VCU James Branch Cabell Library
Special Collections and Archives 901 Park AvenueCollection open for research.
Richmond Comprehensive Planning Slide Collection, Collection Number M 387, Special Collections and Archives, James Branch Cabell Library, Virginia Commonwealth University, Richmond, Va.
In 1948 the City of Richmond created the Department of Planning following the adoption of its first master plan in 1946. The department staffed the Planning Commission, prepared community plans, and updated the city's Master Plan. Over the years, the city changed the department's name and some of its functions and responsibilities. For at least three decades the department was known as the Department of Community Development and focused on outreach to the community as a major component of the planning process. In 2010 the name of the department changed to the Department of Planning and Development Review. Headed by Rachel Flynn since 2006, the department currently oversees building permits and inspections, compliance with the property codes, long-range city planning, enforcement of zoning ordinances, and historic preservation.
The staff of the Department of Community Development began compiling an image library in the 1980s.
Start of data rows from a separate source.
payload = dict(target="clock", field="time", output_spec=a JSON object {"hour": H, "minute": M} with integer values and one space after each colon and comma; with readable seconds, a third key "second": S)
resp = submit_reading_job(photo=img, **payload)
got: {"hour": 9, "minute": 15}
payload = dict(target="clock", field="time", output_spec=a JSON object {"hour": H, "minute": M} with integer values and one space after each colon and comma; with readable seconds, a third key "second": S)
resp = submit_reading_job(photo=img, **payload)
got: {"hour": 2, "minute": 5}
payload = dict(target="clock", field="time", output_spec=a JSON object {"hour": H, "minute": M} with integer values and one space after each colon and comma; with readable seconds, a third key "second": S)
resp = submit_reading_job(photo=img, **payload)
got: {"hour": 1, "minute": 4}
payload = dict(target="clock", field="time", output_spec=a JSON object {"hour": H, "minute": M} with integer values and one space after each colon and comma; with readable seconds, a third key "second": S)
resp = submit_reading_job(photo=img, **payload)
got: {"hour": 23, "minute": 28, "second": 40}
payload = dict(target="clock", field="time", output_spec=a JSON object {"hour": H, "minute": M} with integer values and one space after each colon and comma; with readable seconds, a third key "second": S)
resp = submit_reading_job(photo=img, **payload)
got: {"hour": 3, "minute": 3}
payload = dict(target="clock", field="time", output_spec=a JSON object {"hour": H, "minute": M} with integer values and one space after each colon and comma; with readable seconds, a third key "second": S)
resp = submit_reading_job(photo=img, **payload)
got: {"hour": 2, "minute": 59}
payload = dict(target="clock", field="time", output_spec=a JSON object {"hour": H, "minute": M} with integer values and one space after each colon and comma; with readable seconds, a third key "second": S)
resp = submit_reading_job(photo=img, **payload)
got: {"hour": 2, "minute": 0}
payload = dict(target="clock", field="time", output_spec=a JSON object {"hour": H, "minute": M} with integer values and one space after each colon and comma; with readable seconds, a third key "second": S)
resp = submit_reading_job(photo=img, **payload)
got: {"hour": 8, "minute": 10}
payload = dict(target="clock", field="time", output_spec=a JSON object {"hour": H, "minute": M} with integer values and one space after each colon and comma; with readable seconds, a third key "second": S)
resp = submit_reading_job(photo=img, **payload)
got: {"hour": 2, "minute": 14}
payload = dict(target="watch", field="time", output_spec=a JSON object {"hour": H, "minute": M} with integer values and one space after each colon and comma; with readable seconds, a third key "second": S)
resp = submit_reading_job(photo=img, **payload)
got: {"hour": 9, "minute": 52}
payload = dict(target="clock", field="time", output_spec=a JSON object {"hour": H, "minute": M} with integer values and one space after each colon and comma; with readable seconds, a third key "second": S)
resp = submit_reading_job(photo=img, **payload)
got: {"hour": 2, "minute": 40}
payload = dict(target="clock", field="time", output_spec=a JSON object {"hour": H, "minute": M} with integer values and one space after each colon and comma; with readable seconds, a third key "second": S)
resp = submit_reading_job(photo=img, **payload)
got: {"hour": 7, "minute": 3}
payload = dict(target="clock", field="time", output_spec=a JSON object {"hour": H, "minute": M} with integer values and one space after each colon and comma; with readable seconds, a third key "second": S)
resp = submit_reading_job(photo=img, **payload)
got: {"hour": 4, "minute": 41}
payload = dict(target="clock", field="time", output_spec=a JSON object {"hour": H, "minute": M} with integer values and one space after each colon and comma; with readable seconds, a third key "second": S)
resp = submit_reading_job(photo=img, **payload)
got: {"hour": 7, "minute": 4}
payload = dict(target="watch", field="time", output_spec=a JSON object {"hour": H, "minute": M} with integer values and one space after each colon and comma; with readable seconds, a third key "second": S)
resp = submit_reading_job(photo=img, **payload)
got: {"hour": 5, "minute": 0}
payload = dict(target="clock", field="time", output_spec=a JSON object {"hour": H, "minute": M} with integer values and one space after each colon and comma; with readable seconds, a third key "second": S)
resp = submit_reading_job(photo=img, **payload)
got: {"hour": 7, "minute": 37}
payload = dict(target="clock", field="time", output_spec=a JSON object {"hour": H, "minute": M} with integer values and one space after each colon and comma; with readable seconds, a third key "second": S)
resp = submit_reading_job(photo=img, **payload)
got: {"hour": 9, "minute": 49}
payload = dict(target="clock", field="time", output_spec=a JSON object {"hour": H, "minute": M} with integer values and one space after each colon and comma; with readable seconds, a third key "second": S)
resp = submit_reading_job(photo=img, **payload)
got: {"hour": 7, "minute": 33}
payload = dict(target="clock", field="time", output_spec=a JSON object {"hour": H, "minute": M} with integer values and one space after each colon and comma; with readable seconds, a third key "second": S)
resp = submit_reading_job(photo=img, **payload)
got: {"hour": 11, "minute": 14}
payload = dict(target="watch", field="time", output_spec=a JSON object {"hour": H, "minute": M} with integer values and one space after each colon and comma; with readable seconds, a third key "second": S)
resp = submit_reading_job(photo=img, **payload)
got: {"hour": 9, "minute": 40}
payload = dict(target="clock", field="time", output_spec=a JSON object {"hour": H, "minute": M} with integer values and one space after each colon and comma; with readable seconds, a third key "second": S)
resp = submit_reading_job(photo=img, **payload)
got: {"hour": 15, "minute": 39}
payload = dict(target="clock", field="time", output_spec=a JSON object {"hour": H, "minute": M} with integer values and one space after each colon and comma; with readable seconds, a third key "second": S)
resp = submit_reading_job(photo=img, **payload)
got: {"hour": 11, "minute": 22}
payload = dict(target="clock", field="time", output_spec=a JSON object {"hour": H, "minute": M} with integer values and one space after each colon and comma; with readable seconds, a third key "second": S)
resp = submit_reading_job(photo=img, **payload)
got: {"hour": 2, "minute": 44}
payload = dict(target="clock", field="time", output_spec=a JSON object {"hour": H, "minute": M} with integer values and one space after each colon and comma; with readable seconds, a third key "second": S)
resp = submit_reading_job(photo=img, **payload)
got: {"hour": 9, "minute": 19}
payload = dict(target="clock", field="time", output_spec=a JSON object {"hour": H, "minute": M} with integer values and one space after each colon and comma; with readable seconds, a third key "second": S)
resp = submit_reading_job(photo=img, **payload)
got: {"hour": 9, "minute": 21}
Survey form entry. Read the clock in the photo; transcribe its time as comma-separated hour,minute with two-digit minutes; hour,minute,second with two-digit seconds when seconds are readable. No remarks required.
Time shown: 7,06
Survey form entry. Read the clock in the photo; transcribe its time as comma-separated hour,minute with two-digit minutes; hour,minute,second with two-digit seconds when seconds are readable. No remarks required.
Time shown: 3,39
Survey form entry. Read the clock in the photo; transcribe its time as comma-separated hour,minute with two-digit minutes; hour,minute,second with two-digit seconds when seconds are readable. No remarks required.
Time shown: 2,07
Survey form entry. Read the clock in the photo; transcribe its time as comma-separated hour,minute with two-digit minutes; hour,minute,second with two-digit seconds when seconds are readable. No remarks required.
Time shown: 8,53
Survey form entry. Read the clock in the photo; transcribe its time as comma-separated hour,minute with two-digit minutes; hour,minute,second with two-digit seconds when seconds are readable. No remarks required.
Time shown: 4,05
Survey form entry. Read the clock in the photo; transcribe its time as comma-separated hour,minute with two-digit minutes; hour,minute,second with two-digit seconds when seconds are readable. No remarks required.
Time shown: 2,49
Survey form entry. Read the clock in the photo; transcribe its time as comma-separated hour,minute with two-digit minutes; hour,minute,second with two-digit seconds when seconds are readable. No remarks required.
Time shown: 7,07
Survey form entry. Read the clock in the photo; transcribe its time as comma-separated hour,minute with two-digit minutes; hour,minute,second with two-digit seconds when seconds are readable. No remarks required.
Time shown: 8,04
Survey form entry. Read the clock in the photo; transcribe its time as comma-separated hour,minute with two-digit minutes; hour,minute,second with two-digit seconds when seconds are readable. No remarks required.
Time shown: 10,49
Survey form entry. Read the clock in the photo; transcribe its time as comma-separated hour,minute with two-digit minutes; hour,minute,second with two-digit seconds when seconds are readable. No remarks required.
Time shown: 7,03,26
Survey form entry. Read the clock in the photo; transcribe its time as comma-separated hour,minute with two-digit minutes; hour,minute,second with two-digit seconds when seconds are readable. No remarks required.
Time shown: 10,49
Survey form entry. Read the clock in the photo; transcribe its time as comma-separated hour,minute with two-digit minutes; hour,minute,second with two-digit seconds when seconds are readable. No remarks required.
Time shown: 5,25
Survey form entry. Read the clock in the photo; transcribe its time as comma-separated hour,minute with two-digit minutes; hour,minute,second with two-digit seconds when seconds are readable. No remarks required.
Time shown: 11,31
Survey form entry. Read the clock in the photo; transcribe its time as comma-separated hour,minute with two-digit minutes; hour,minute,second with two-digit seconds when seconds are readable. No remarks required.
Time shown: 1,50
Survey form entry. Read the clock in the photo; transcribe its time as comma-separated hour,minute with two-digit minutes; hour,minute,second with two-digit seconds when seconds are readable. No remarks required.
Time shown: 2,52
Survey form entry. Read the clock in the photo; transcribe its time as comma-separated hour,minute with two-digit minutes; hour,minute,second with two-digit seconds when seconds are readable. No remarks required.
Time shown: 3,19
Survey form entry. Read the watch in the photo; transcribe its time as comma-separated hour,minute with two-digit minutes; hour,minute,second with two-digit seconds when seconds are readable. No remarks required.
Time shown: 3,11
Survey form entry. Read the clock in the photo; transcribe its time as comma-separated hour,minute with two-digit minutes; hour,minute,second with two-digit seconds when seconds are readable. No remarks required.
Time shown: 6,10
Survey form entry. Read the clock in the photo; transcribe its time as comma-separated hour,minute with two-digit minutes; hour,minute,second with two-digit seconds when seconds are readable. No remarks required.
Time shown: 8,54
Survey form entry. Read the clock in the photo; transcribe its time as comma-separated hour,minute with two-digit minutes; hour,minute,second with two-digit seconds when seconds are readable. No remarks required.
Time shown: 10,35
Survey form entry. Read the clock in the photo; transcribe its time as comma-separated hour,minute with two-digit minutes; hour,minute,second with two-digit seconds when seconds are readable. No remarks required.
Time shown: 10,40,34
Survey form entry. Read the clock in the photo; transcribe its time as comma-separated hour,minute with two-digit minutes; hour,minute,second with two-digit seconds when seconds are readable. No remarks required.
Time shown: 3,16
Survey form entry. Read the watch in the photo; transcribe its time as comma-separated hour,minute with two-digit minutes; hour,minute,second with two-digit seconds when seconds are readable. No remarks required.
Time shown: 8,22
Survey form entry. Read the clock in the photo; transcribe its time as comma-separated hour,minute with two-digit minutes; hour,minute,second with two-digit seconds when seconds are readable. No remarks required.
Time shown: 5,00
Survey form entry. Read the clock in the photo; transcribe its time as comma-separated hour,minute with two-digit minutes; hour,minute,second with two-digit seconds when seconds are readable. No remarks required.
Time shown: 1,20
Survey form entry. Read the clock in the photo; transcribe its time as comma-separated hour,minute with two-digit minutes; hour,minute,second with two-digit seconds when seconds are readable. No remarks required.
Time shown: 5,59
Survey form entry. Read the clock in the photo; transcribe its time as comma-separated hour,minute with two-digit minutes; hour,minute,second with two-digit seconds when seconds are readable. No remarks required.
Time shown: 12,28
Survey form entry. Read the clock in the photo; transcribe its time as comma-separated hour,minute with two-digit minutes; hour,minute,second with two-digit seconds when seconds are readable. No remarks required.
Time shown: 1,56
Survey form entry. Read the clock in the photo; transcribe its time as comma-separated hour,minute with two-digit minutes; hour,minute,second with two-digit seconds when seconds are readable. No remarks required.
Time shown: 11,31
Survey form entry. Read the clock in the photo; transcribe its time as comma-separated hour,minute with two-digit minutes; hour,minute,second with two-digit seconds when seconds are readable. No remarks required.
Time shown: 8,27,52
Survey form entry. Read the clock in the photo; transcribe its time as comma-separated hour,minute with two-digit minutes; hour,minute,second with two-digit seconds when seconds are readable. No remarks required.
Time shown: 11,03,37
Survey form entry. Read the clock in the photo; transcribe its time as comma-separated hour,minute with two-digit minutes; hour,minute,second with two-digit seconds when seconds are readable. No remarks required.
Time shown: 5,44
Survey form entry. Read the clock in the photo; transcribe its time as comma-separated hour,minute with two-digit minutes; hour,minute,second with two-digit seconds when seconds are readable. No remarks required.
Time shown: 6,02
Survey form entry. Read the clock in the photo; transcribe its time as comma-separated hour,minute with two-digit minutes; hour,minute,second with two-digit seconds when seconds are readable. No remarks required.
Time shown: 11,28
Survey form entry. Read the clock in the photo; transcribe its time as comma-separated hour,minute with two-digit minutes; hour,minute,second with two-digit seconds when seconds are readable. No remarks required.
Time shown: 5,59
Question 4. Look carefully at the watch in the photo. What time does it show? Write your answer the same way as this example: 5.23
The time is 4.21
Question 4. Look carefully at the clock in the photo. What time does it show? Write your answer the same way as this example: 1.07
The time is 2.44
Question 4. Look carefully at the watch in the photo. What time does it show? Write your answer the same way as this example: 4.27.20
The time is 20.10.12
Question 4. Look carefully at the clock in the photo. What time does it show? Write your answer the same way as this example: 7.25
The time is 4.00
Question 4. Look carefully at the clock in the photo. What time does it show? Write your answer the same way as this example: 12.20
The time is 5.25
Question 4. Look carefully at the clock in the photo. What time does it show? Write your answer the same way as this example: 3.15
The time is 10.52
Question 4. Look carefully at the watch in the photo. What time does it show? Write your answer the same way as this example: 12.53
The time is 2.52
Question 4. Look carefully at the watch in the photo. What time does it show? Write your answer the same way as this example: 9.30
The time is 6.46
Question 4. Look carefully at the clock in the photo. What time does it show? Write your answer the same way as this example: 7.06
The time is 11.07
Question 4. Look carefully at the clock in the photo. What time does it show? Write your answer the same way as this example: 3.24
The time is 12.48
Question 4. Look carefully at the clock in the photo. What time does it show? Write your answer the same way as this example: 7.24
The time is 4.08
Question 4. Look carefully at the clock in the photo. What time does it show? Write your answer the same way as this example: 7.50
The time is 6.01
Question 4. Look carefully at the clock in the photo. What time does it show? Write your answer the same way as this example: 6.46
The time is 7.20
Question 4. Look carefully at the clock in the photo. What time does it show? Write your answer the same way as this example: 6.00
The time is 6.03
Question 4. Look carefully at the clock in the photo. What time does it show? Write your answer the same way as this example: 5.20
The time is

The collection functioned as a pre-digital archives of planning imagery used for presentations to the public and community groups; Richmond Comprehensive Planning Slide Collection illustration of the Richmond Master and Downtown Plans, as well as neighborhood plan documents; and presentations to the Planning Commission and City Council.
David Sacks, a longtime city planner who headed the Comprehensive Planning Division for a number of years, shot a large number of slides in the collection. He developed the organizational scheme for the images and assigned many of the binder headings. Additional images came to the collection from various municipal departments, Richmond libraries, and other sister cities. With the advent of digital photography and online images libraries, the department no longer required a slide library. It was phased out in the 2000s and donated to Virginia Commonwealth University.
30 albums of color slides, dating from the 1960s through the 1990s. There are some 7,500 slides (30 albums of slides).
The Richmond Comprehensive Planning Slide Collection consists of 35mm slides of buildings, streets, aerial views, parks, people, events, and other images that captured life in Virginia's capital city. The images date primarily from the 1960s until 2000 when the Richmond Master Plan of 2000 was adopted. The bulk of the images are from the 1990s. The collection is an important resource for understanding the larger context of planning as practiced in Richmond during the second half of the twentieth century. The images document the changes in numerous Richmond neighborhoods, in the city's architecture and streetscape, and other various aspects of the built environment.
The approximately 8,125 slides are stored in 29 binders. All but five of the binders are labeled with subject headings assigned to them by Planning and Preservation Division department staff. The subject are: Aerials, Art and Entertainment Buildings, Commercial Buildings Encroachments, Environmental Plan, Fire and Police, Housing, Industrial Buildings, Monuments, Neighborhoods, Non-Richmond Slides, Office Buildings, Parks, Past Slide Presentations, People, Plans and Graphics, Plazas, Public Buildings Schools, Streetscapes, and Transportation. Twelve of the binders are labeled "Archived Slides."
The original order and organization of the slides has been maintained. The slide labels and notations were created by the Planning and Preservation staff.